Published in 1899 by Helen Bannerman, Little Black Sambo originally was a South Indian boy who lived with his parents, Black Jumbo and Black Mumbo. While out walking one day, Sambo was attacked by four tigers, which demanded his new clothes, shoes and umbrella in return for not eating him.

But once given the boy’s possessions, the tigers started to fight over which one now looked best in them. They wound up chasing each other around a tree so fast that they melted into a pool of butter, which Sambo gratefully scooped up and took home to use on his mother’s pancakes.

As you obviously remember, it was a popular story for a half-century but fell into disfavor as “sambo” became a racial slur and the drawings in early editions were of exaggerated black stereotypes. As early as 1932, famed black author Langston Hughes criticized the book as hurtful to black children, after which the story slowly began to disappear from recommended reading lists for children.

You also may remember in the 1960s when Sam Battistone and Newell “Bo” Bohnett started the Sambo’s restaurant chain and used the book’s characters for promotional purposes and decorations. But criticized for being racially insensitive, the chain of more than 1,100 eateries all but disappeared in the 1980s.

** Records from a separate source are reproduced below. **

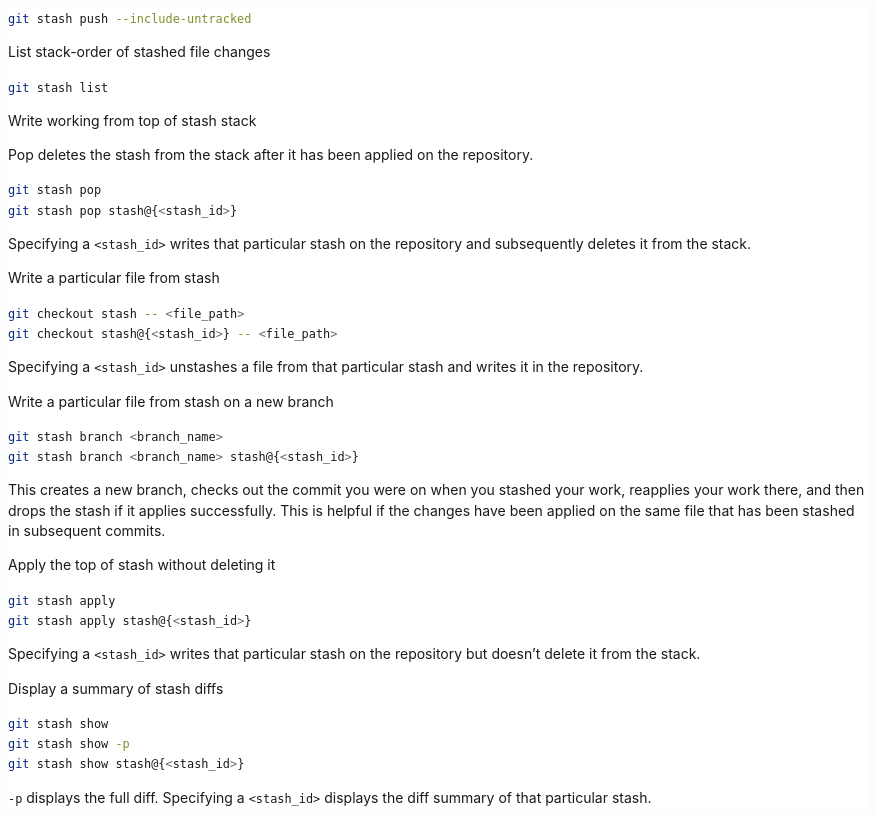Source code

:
 ```bash
git stash push --include-untracked
```

List stack-order of stashed file changes

```bash
git stash list
```

Write working from top of stash stack

Pop deletes the stash from the stack after it has been applied on the repository.

```bash
git stash pop
git stash pop stash@{<stash_id>}
```

Specifying a `<stash_id>` writes that particular stash on the repository and subsequently deletes it from the stack.

Write a particular file from stash

```bash
git checkout stash -- <file_path>
git checkout stash@{<stash_id>} -- <file_path>
```

Specifying a `<stash_id>` unstashes a file from that particular stash and writes it in the repository.

Write a particular file from stash on a new branch

```bash
git stash branch <branch_name>
git stash branch <branch_name> stash@{<stash_id>}
```

This creates a new branch, checks out the commit you were on when you stashed your work, reapplies your work there, and then drops the stash if it applies successfully. This is helpful if the changes have been applied on the same file that has been stashed in subsequent commits.

Apply the top of stash without deleting it

```bash
git stash apply
git stash apply stash@{<stash_id>}
```

Specifying a `<stash_id>` writes that particular stash on the repository but doesn’t delete it from the stack.

Display a summary of stash diffs

```bash
git stash show
git stash show -p
git stash show stash@{<stash_id>}
```

`-p` displays the full diff. Specifying a `<stash_id>` displays the diff summary of that particular stash.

However, arguing that the plot of the story itself contains no racial overtones, others have worked to resurrect it for decades. In 1996, for example, noted illustrator Fred Marcellino published “The Story of Little Babaji” while in 2004 even the Little Golden Book series came out with “The Boy and the Tigers” that focused on Little Rajani. All can be found on

Q: Someone is trying to tell me that Adolf Hitler had a relative who fought for the allies. Is that true or one of those urban legends?

Thomas Leach, of O’Fallon

A: As strange as it may seem, William Patrick Hitler did indeed enlist in the U.S. Navy in 1944 — but not before trying to take advantage of his family name in Nazi Germany itself.

He was born in 1911 in Liverpool, England, to Adolf’s brother Alois Jr., making him Adolf’s nephew. After watching his uncle rise to power, “Willy” left in 1933 for Germany, where his uncle set him up with a bank job before he moved on to work in an Opel plant and as a car salesman.

When these jobs failed to satisfy him, he reportedly threatened to sell embarrassing family secrets to the press if he were not given a better position. But when Uncle Adolf promised him a high-ranking job in exchange for his relinquishing his British citizenship, Willy smelled a rat and eventually left Germany in 1939. He even wrote an article for Look magazine entitled “Why I Hate My Uncle,” which would grab top billing on the cover.

While on a trip to the United States with his mother, he became stranded when World War II broke out. In 1944, he finally was cleared to join the Navy as a pharmacist’s mate (hospital corpsman) and earned a Purple Heart. After the war, he changed his last name to Stuart-Houston and opened Brookhaven Laboratories, which analyzed blood samples for hospitals. A father of four, he died in 1987 at age 76.

None of his sons had children although one, Alexander, once stressed that, contrary to speculation, he and his brothers had made no pact to end the Hitler bloodline.

Today’s trivia

For what daredevil feats do we remember Isaac Van Amburgh in the 1830s?

Answer to Saturday’s trivia: The idea may seem counterintuitive: When the earth is at its most distant point from the sun, we in St. Louis are sweltering in our hottest temperatures of the year. But it’s true for one simple reason: Our distance from that fireball in the sky has little effect on our seasons. Instead, it’s because the earth’s rotational axis is tilted about 23.5 degrees with respect to our orbital plane that makes all the difference. During the summer, the Northern Hemisphere is tilted toward the sun, so we’re getting hit with more of the sun’s energy. In the winter, we’re tilted away from the sun, so it’s Australia, Africa and South America feeling the heat.